- **ACTION ITEM**
All lines holding the word "Right" are to be copied from the records beneath.

################

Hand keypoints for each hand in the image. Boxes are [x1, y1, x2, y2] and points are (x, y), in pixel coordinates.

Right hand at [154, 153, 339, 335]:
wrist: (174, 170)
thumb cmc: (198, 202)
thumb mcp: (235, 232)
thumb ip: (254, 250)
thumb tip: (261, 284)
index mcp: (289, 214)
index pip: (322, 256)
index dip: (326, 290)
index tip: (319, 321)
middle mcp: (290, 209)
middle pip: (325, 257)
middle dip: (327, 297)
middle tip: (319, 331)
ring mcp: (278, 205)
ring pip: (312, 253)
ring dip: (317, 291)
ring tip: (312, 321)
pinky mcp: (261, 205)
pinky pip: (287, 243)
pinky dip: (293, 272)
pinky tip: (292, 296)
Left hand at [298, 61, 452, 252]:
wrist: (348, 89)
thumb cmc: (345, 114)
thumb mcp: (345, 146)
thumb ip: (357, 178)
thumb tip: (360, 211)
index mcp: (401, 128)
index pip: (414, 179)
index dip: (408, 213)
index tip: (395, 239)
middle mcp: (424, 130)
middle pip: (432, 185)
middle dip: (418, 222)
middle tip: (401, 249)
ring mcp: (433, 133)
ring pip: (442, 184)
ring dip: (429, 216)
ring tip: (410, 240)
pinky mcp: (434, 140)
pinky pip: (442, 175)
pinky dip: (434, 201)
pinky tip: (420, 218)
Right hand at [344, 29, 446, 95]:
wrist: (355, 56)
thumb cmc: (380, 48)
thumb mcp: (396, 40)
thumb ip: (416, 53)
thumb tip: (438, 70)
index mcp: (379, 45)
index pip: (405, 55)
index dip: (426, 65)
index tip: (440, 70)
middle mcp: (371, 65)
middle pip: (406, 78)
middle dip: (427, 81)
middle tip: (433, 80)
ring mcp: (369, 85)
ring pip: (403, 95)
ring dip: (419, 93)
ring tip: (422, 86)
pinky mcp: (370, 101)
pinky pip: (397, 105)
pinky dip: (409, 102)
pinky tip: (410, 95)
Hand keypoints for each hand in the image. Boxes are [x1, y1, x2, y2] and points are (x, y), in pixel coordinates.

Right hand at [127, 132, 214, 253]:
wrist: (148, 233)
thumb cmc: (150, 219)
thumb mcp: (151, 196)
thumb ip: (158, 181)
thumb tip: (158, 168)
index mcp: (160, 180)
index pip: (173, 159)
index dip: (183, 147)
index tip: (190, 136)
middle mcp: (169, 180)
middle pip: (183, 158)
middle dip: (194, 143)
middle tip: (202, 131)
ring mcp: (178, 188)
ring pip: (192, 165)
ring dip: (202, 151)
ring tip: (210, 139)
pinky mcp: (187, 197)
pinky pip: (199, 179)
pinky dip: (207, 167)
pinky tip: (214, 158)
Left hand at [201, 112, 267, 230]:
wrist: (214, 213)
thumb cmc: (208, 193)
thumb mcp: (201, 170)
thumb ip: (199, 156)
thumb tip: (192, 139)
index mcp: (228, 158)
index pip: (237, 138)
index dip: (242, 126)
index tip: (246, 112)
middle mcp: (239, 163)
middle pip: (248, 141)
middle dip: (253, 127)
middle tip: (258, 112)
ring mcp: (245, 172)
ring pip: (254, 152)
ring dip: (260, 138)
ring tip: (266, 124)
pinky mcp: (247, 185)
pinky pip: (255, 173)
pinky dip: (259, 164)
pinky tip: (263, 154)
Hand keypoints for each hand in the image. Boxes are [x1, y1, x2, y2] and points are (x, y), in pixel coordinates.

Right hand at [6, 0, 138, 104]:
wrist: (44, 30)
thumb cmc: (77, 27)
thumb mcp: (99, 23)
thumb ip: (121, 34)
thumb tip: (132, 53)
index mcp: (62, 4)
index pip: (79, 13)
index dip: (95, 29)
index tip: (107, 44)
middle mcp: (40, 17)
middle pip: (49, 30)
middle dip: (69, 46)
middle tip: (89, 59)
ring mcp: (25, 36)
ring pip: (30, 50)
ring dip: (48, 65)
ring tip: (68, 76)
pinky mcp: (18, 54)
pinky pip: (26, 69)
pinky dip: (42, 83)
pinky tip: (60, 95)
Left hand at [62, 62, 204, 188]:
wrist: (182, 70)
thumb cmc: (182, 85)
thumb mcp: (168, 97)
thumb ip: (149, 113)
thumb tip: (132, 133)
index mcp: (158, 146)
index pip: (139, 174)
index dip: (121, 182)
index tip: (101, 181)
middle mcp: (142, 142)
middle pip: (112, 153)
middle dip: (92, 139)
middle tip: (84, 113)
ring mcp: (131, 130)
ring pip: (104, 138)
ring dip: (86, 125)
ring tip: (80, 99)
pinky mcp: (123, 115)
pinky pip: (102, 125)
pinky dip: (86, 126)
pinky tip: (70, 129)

################

- **RESPONSE BOX**
Right hand at [154, 153, 339, 335]:
Right hand at [344, 29, 446, 95]:
Right hand at [127, 132, 214, 253]:
Right hand at [6, 0, 138, 104]:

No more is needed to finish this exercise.